A la sortie, mon voisin se plaignait du rythme et de certaines longueurs. On lui rappellera que c’est précisément le principe de cet épisode : pas d’école, donc pas de structure. Le film (et le livre) est conçu comme une errance et une succession de scènes démentes qui s’enchaînent sans temps mort. La question qui se pose est évidemment de savoir s’il y avait une raison artistique suffisante à cette bipartition du dernier épisode. L’argument commercial est clair - on ne peut pas en vouloir à la Warner de prétendre empocher 2 milliards plutôt qu’un seul -, mais d’un point de vue narratif le septième livre était tellement dense, tellement tentaculaire, que l’idée d’en faire 2 pouvait se justifier. On dira surtout que cette coupure permet à Yates d’être plus libre. Plus libre pour installer ses scènes, son univers et son atmosphère (c’est clairement le plus bel épisode depuis le Cuaron); plus libre d’explorer ses personnages (la relation et la dynamique du trio n’a jamais été aussi forte); plus libre enfin d’imposer ses thèmes de prédilections. Son obsession pour le réel, sa volonté de faire de Poudlard un miroir inversé du monde et sa fixette sur la résistance et le fascisme sont bien là, en sourdine, mais vraiment marquantes (les radios qui martèlent le nom des moldus arrêtés, le design de Ministère de la magie...). Tout cela emmène le film vers des terres définitivement plus dark. Comme si, profitant d’un épisode intermédiaire, David Yates avait décidé de tout donner. Du coup, plus qu’un simple apéritif ou une prequel à la fin prévue pour l’année prochaine, cet Harry Potter 7 pourrait bien être l’un des meilleurs de la série...

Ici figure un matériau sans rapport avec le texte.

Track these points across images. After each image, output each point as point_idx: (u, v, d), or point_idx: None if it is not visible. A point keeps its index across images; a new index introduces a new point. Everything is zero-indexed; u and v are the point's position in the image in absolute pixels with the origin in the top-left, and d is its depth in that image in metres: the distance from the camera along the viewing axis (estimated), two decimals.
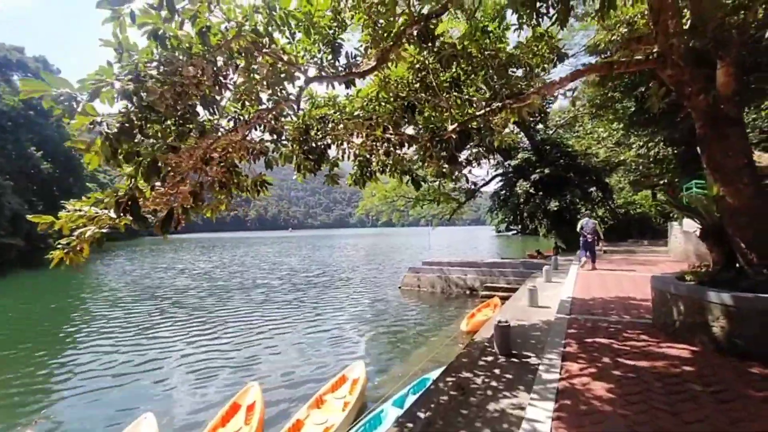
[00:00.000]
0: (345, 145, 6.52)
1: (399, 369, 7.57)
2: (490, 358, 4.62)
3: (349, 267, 26.66)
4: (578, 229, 10.56)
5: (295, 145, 5.64)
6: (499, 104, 4.91)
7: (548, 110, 25.75)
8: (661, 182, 20.33)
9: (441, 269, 16.93)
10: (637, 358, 3.75)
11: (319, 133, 5.71)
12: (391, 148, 6.77)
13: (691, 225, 9.96)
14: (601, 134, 24.01)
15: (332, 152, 6.49)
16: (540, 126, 23.25)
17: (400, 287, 17.44)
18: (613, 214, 21.68)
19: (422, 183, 6.60)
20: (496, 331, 4.78)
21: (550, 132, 23.03)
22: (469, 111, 5.47)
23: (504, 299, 12.49)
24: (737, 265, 4.25)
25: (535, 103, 5.59)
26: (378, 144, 6.79)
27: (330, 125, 5.72)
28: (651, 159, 12.90)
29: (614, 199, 21.88)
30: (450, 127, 5.20)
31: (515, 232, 26.19)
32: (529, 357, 4.50)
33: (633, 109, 12.72)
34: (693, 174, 12.23)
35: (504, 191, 22.29)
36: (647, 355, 3.80)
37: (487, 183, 25.74)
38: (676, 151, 11.65)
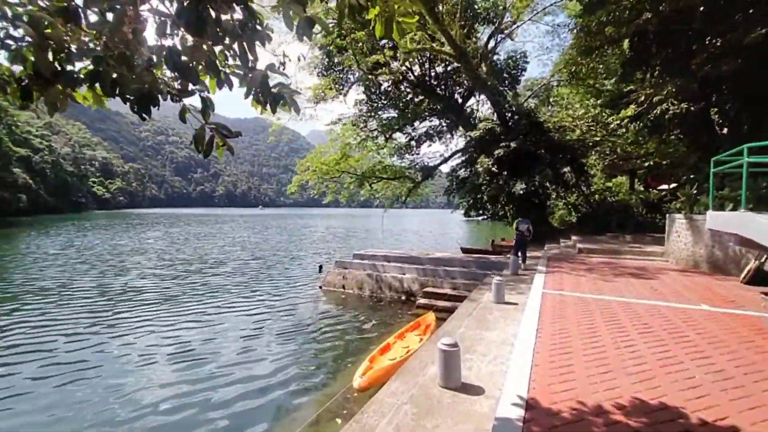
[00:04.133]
0: None
1: None
2: None
3: (282, 255, 22.43)
4: (514, 228, 10.44)
5: None
6: None
7: (520, 78, 22.00)
8: (646, 165, 17.18)
9: (374, 265, 13.11)
10: None
11: None
12: None
13: (716, 220, 6.52)
14: (577, 109, 20.60)
15: None
16: (509, 94, 19.44)
17: (321, 287, 13.51)
18: (587, 202, 18.46)
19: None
20: None
21: (520, 99, 19.27)
22: None
23: (444, 312, 8.88)
24: None
25: None
26: None
27: None
28: (647, 124, 9.38)
29: (590, 183, 18.64)
30: None
31: (485, 217, 23.30)
32: None
33: (629, 54, 9.09)
34: (706, 153, 8.68)
35: (463, 169, 18.56)
36: None
37: (446, 160, 21.94)
38: (693, 108, 8.11)
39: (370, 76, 18.39)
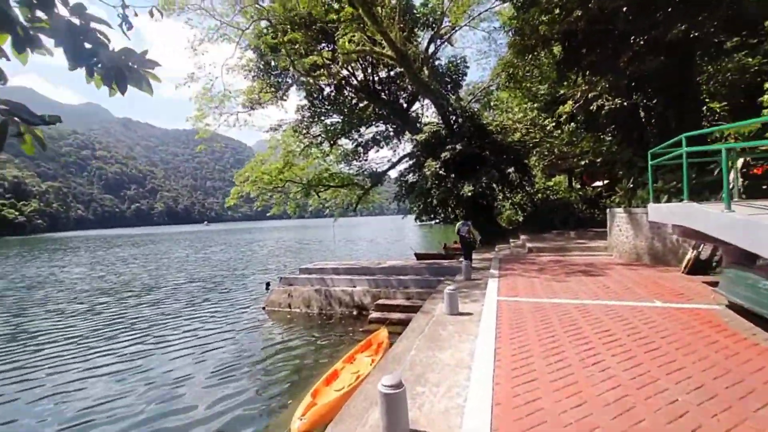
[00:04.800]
0: None
1: None
2: None
3: (224, 275, 20.59)
4: (456, 232, 10.83)
5: None
6: None
7: (462, 82, 22.36)
8: (582, 163, 18.01)
9: (322, 279, 12.18)
10: None
11: None
12: None
13: (658, 212, 6.55)
14: (516, 113, 21.35)
15: None
16: (452, 97, 19.55)
17: (264, 307, 12.28)
18: (531, 201, 19.00)
19: None
20: None
21: (462, 102, 19.48)
22: None
23: (399, 326, 8.24)
24: None
25: None
26: None
27: None
28: (582, 122, 9.75)
29: (533, 183, 19.22)
30: None
31: (437, 221, 23.51)
32: None
33: (561, 56, 9.28)
34: (638, 149, 9.00)
35: (411, 174, 18.28)
36: None
37: (394, 165, 21.59)
38: (626, 104, 8.39)
39: (309, 80, 17.55)
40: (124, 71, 1.95)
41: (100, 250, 42.74)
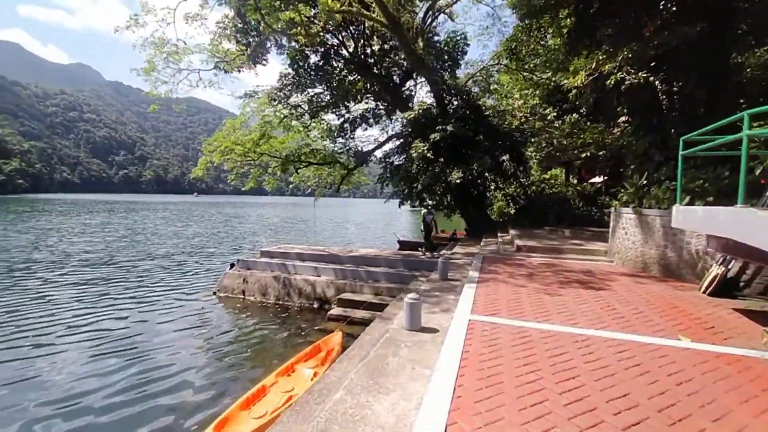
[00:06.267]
0: None
1: None
2: None
3: (190, 251, 19.09)
4: (421, 221, 11.76)
5: None
6: None
7: (461, 61, 20.54)
8: (583, 156, 16.66)
9: (283, 265, 10.77)
10: None
11: None
12: None
13: (688, 217, 5.16)
14: (516, 99, 19.76)
15: None
16: (447, 75, 17.81)
17: (215, 292, 10.89)
18: (525, 193, 17.63)
19: None
20: None
21: (459, 81, 17.80)
22: None
23: (362, 326, 6.89)
24: None
25: None
26: None
27: None
28: (583, 114, 8.39)
29: (529, 174, 17.79)
30: None
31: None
32: None
33: (572, 24, 7.74)
34: (657, 137, 7.61)
35: (397, 155, 16.72)
36: None
37: (381, 144, 19.94)
38: (651, 78, 6.94)
39: (291, 44, 15.70)
40: None
41: (71, 214, 40.63)
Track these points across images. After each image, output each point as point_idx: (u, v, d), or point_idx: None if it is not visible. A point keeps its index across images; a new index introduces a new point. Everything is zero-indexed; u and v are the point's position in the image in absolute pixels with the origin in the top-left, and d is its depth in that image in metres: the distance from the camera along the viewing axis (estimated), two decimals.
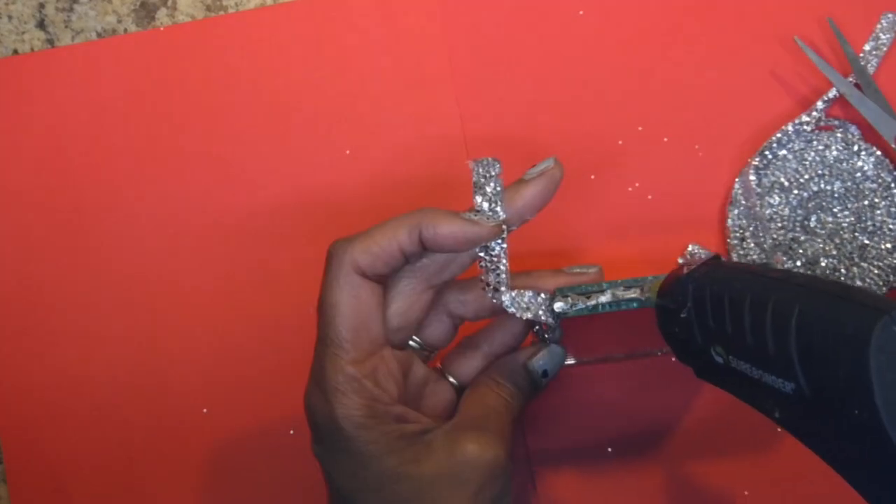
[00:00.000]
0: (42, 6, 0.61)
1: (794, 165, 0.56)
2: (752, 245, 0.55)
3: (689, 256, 0.56)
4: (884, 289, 0.54)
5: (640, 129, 0.58)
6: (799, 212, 0.56)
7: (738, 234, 0.56)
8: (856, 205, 0.55)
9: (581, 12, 0.59)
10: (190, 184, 0.59)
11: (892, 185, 0.55)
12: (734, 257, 0.55)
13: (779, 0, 0.58)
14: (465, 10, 0.59)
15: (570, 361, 0.54)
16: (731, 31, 0.58)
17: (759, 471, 0.55)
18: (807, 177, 0.56)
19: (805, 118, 0.56)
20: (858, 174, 0.56)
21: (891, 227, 0.55)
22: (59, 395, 0.58)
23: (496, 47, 0.59)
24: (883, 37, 0.57)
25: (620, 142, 0.58)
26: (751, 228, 0.55)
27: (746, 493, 0.54)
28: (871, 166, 0.56)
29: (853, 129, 0.57)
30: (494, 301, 0.43)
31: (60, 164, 0.59)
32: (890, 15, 0.57)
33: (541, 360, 0.47)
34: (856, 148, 0.56)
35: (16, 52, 0.61)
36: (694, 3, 0.58)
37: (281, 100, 0.59)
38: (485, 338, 0.49)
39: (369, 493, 0.41)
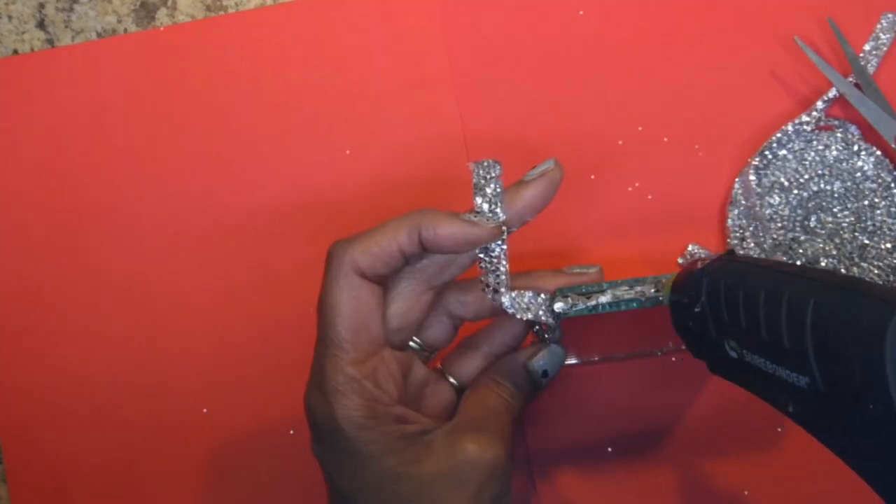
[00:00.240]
0: (42, 6, 0.61)
1: (794, 165, 0.56)
2: (752, 245, 0.55)
3: (689, 256, 0.56)
4: None
5: (640, 129, 0.58)
6: (799, 212, 0.56)
7: (738, 234, 0.56)
8: (856, 205, 0.55)
9: (581, 12, 0.59)
10: (190, 184, 0.59)
11: (892, 185, 0.55)
12: None
13: (779, 0, 0.58)
14: (465, 10, 0.59)
15: (570, 361, 0.54)
16: (731, 31, 0.58)
17: (759, 470, 0.55)
18: (807, 177, 0.56)
19: (805, 118, 0.56)
20: (858, 174, 0.56)
21: (891, 227, 0.55)
22: (59, 395, 0.58)
23: (496, 47, 0.59)
24: (883, 37, 0.57)
25: (620, 142, 0.58)
26: (751, 228, 0.55)
27: (747, 492, 0.54)
28: (871, 166, 0.56)
29: (853, 129, 0.57)
30: (494, 302, 0.43)
31: (60, 164, 0.59)
32: (890, 15, 0.57)
33: (541, 361, 0.47)
34: (856, 148, 0.56)
35: (16, 52, 0.61)
36: (694, 3, 0.58)
37: (281, 100, 0.59)
38: (485, 338, 0.49)
39: (369, 493, 0.41)
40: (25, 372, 0.58)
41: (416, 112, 0.59)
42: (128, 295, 0.58)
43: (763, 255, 0.55)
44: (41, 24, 0.61)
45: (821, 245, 0.55)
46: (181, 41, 0.60)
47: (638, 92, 0.58)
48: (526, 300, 0.43)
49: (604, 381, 0.56)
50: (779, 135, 0.56)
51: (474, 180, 0.43)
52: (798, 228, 0.56)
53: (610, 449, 0.55)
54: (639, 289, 0.43)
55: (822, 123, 0.57)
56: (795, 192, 0.56)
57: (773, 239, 0.55)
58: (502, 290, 0.43)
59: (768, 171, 0.56)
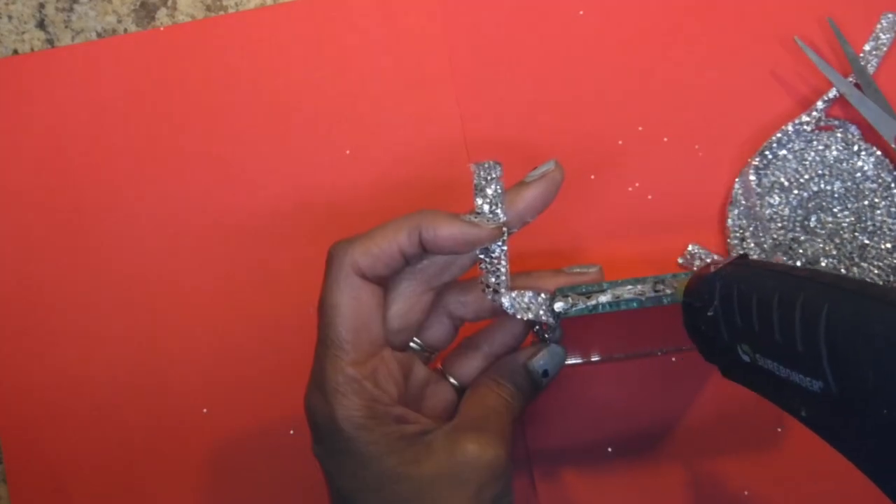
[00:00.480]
0: (42, 6, 0.61)
1: (794, 165, 0.56)
2: (752, 245, 0.55)
3: (688, 256, 0.56)
4: None
5: (640, 129, 0.58)
6: (799, 212, 0.56)
7: (738, 234, 0.56)
8: (856, 205, 0.55)
9: (581, 12, 0.59)
10: (190, 184, 0.59)
11: (892, 185, 0.55)
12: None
13: (779, 0, 0.58)
14: (465, 10, 0.59)
15: (571, 361, 0.54)
16: (731, 31, 0.58)
17: (759, 471, 0.55)
18: (807, 177, 0.56)
19: (805, 118, 0.56)
20: (858, 174, 0.56)
21: (891, 227, 0.55)
22: (59, 395, 0.58)
23: (496, 47, 0.59)
24: (883, 37, 0.57)
25: (620, 142, 0.58)
26: (751, 228, 0.55)
27: (747, 492, 0.55)
28: (871, 166, 0.56)
29: (853, 129, 0.57)
30: (494, 302, 0.43)
31: (60, 164, 0.59)
32: (890, 15, 0.57)
33: (541, 360, 0.47)
34: (856, 148, 0.56)
35: (16, 52, 0.61)
36: (694, 3, 0.58)
37: (281, 100, 0.59)
38: (485, 338, 0.49)
39: (369, 493, 0.41)
40: (25, 372, 0.58)
41: (417, 112, 0.59)
42: (128, 295, 0.58)
43: (763, 256, 0.55)
44: (41, 24, 0.61)
45: (821, 245, 0.55)
46: (181, 41, 0.60)
47: (638, 92, 0.58)
48: (526, 300, 0.43)
49: (604, 381, 0.56)
50: (779, 135, 0.56)
51: (475, 181, 0.43)
52: (798, 228, 0.56)
53: (610, 449, 0.55)
54: (639, 288, 0.43)
55: (822, 123, 0.57)
56: (795, 192, 0.56)
57: (773, 239, 0.55)
58: (502, 290, 0.43)
59: (768, 171, 0.56)
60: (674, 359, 0.55)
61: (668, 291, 0.43)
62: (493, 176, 0.43)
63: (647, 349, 0.55)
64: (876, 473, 0.33)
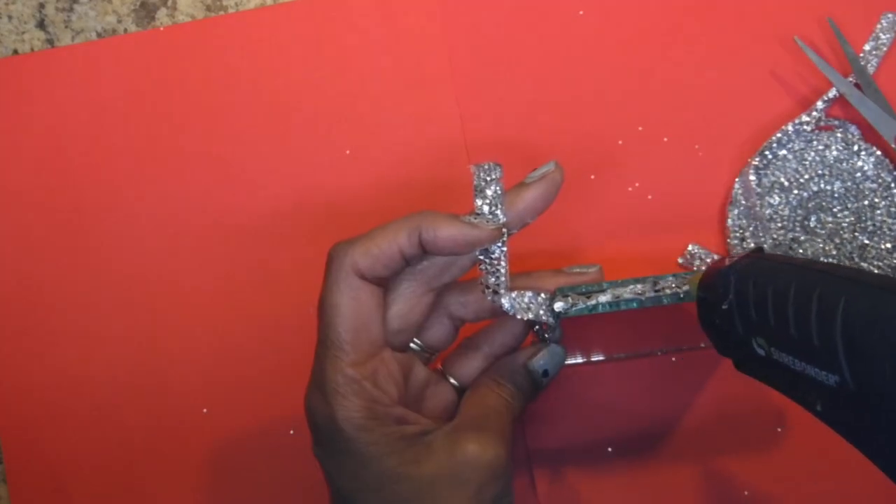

C’est pas une bonne nouvelle ça ? Et pour vous mettre encore plus l’eau à la bouche, voici cinq bonnes raisons d’aller voir Harry Potter et les reliques de la mort :
- La scène d’ouverture qui installe le spectateur dans la tonalité sombre du film et reste un gros morceau de mise en scène.
- La scène des 7 Harry, drôle, tendue et très bien jouée.
- La scène du ministère de la magie. Brazil chez les sorciers. Du rythme, un design incroyable et un grand numéro d’acting !
- La scène de danse entre Harry et Hermione. Les puristes hurlaient en apprenant que Yates avait rajouté cette scène absente du roman. Aussi incongrue qu’elle puisse paraître, elle symbolise le retour du refoulé teen chez nos héros et assure son quota d'émotion.
- la scène du conte des trois frères. Quentin Tarantino avait osé la pause manga Kill Bill, dans son film de brute, Yates lui emboite le pas et signe une pause esthétique soufflante au beau milieu de sa course poursuite effrénée.